Seriously, if anyone knows of an outstanding psychotherapist in the Dayton area please send the info my way.
Even though I’m not in therapy right now I continue to find other ways to “do therapy” on my own… Most of this comes in the form of various shows on Oprah’s new OWN network (her Super Soul Sunday series in particular) as well as lots and lots of books. And of course this blog. Thanks everyone!
The most recent book I am reading is The Type C Connection: The Behavioral Links to Cancer and Your Health by clinical psychologist Lydia Temoshok, PH.D. & Henry Dreher. The general gist is that certain personality types or more likely to develop cancer than others. The cancer prone “type C” personality is a self-sacrificing perfectionist who takes care of everyone else, is dependable, calm, usually unassertive, and unable (or unwilling) to express all their needs and emotions.
I’ve mentioned this whole concept in my blog before… How I see myself as a type C personality (striving to be a balanced type B person). And I can see how stuffing down your feelings and putting yourself last is bound to take a toll on your body and soul. And then the emotional crap ends up manifesting as disease of some kind or another. Mine (as with many type C personalities) happens to be cancer.
Let me be clear that in no way is this a “blame the patient” sort of thing. We are who we are for a number of reasons – genetics, parents, environment, pivotal life events… They all shape the people we become. My own unique mix of events has led me to develop some of the characteristics of the Type C personality. It is what it is.
The last few days, as I watch Oprah & read my book, I’m realizing how important it is to recognize all the different parts of myself. Even the parts I don’t like – or don’t want to look at. The parts that aren’t so pretty. When we try to ignore the pieces of ourselves that we don’t like (or think others won’t like) we just gloss over the truth and present a false self to the world.
I am starting to see that I can’t be my healthiest, most fabulous self until I embrace my whole being. Warts and all!

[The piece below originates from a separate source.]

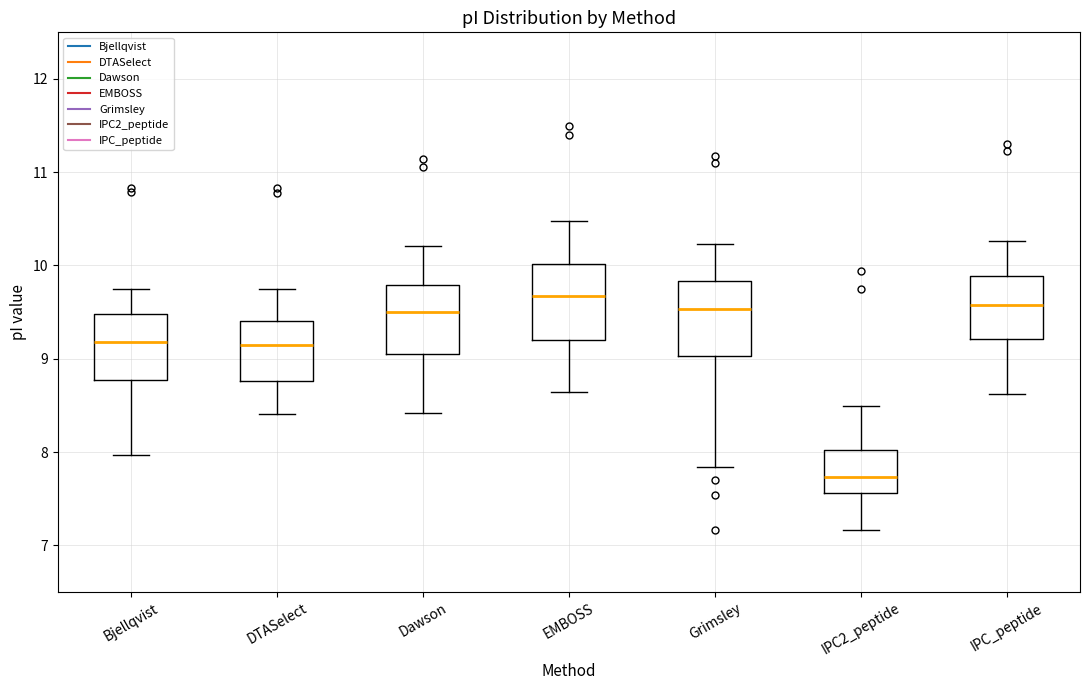

Where is the upper edge of the box for IPC2_peptide on the y-axis? The values are not printed on the chart, so give them approximately, as read against the axis.

8.0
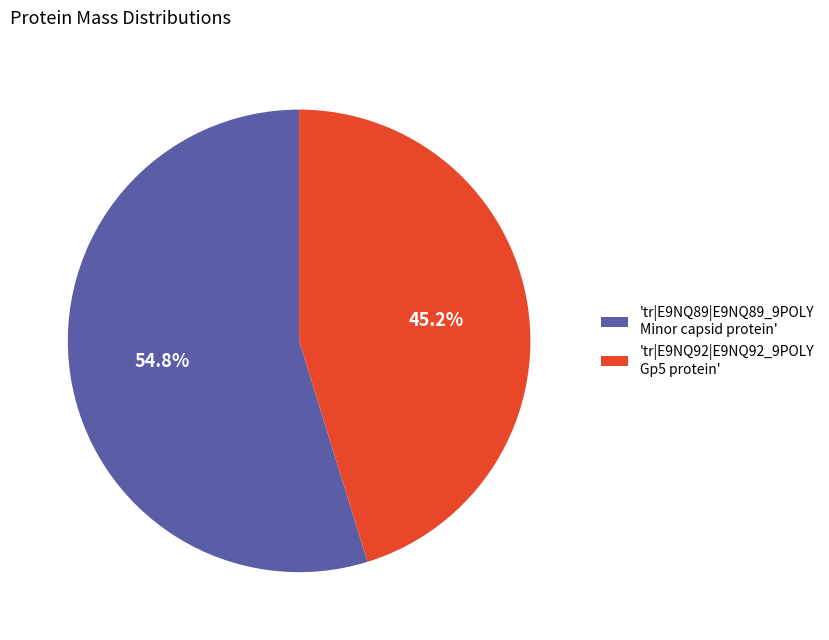

Which slice is the largest?

'tr|E9NQ89|E9NQ89_9POLY Minor capsid protein'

This is also coming up because tomorrow I’m off to Columbus to do a radio interview about living with fear for CBC (The Canadian Broadcasting Company) – Check it out on twitter and facebook. So of course I’m thinking about my fears. And recognizing how important it is to feel my feelings, no matter how yucky they are, instead of dismissing them like I usually do.
So what do I feel? I am scared of getting really sick. I am afraid of dying. I have resentments. I can be jealous. Sometimes I just want to be totally lazy. I get angry about stuff.
Can someone get me a good therapist please???